PROBLEM DETAILS: Look through the listing and report every line that has "cdninstagram" in it.

____ EXTRACTED ENTRIES

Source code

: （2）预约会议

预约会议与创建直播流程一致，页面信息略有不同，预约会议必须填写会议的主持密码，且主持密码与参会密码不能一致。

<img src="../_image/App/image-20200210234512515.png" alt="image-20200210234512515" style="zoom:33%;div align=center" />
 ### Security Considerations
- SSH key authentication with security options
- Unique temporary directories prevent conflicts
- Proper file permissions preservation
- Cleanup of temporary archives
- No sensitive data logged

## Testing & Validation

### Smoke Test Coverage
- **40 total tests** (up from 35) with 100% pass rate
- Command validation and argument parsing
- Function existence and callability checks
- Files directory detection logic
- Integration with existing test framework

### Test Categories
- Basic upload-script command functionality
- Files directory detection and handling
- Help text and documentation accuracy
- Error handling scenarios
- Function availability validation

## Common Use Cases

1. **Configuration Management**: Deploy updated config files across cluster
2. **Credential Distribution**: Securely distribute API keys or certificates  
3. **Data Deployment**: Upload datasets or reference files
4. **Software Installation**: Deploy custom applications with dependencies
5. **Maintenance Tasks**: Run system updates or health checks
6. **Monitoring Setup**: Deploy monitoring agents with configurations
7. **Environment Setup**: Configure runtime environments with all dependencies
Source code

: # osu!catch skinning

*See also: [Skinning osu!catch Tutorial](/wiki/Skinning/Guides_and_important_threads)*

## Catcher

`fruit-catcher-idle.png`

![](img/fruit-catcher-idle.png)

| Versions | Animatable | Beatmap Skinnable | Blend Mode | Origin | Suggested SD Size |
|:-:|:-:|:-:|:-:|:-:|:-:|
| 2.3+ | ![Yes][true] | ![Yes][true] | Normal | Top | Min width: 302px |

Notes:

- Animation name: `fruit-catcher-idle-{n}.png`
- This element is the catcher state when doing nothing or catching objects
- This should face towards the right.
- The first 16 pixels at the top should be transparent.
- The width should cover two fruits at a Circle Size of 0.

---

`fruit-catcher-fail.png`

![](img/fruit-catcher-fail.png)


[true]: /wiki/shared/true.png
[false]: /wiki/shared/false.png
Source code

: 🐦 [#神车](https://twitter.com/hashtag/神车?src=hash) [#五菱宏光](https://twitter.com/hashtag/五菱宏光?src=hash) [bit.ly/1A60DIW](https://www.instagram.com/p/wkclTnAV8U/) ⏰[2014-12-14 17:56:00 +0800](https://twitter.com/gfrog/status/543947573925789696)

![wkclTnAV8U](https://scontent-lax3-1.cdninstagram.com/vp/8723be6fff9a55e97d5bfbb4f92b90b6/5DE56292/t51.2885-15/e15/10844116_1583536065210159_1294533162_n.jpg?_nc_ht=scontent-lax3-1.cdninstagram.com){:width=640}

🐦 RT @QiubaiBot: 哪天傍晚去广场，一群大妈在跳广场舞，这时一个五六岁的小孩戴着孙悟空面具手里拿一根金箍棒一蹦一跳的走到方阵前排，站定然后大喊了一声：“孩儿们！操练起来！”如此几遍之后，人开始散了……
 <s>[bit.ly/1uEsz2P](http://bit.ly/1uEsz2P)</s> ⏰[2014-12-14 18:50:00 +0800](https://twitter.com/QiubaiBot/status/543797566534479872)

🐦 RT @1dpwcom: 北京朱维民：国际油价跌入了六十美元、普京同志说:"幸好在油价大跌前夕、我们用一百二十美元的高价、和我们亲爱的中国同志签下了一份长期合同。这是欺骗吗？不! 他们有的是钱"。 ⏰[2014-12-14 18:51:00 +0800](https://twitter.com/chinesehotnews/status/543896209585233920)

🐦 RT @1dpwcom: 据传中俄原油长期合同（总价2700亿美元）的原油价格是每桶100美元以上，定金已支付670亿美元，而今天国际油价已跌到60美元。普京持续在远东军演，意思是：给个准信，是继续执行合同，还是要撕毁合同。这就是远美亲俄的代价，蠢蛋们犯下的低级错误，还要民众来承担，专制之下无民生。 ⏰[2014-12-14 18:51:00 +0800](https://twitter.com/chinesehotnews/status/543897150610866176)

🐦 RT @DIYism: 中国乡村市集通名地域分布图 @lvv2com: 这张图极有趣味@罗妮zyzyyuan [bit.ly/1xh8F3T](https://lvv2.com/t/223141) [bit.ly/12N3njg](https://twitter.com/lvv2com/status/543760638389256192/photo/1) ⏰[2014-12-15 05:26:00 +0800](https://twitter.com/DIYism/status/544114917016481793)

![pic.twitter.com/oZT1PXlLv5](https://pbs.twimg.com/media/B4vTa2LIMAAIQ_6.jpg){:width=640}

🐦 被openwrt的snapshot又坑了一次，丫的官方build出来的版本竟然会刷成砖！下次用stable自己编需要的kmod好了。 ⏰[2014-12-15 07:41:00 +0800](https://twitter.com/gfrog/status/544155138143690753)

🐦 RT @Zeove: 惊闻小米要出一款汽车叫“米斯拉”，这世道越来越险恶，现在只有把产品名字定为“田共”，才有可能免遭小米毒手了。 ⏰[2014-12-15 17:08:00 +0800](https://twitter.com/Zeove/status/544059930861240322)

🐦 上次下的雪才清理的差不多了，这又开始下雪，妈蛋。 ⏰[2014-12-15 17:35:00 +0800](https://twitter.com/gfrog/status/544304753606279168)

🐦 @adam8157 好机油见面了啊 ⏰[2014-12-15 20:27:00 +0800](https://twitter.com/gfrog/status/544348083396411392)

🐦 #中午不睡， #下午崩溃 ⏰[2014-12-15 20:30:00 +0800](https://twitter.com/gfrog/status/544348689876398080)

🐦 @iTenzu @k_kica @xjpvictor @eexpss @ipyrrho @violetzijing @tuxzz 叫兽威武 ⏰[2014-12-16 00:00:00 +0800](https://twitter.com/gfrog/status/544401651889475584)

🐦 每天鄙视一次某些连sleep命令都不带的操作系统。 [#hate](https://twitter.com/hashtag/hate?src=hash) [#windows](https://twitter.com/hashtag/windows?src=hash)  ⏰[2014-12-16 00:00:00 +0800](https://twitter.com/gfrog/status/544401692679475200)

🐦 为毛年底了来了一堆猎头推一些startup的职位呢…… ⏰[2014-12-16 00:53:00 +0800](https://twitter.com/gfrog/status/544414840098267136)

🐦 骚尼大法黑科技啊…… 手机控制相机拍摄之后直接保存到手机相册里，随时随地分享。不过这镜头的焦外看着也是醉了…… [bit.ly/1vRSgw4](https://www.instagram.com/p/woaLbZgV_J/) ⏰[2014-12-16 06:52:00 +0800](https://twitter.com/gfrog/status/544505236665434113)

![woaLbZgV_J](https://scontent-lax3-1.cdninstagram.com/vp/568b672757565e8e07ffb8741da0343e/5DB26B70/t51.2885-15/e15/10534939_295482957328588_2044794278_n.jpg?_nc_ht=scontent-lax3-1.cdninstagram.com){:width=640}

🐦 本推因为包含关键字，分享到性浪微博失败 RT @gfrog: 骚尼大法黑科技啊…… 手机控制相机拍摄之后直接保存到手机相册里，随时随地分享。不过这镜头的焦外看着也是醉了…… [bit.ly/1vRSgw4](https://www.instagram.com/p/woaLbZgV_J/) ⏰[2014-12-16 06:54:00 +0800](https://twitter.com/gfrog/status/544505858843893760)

________

OUTPUT:
![wkclTnAV8U](https://scontent-lax3-1.cdninstagram.com/vp/8723be6fff9a55e97d5bfbb4f92b90b6/5DE56292/t51.2885-15/e15/10844116_1583536065210159_1294533162_n.jpg?_nc_ht=scontent-lax3-1.cdninstagram.com){:width=640}
![woaLbZgV_J](https://scontent-lax3-1.cdninstagram.com/vp/568b672757565e8e07ffb8741da0343e/5DB26B70/t51.2885-15/e15/10534939_295482957328588_2044794278_n.jpg?_nc_ht=scontent-lax3-1.cdninstagram.com){:width=640}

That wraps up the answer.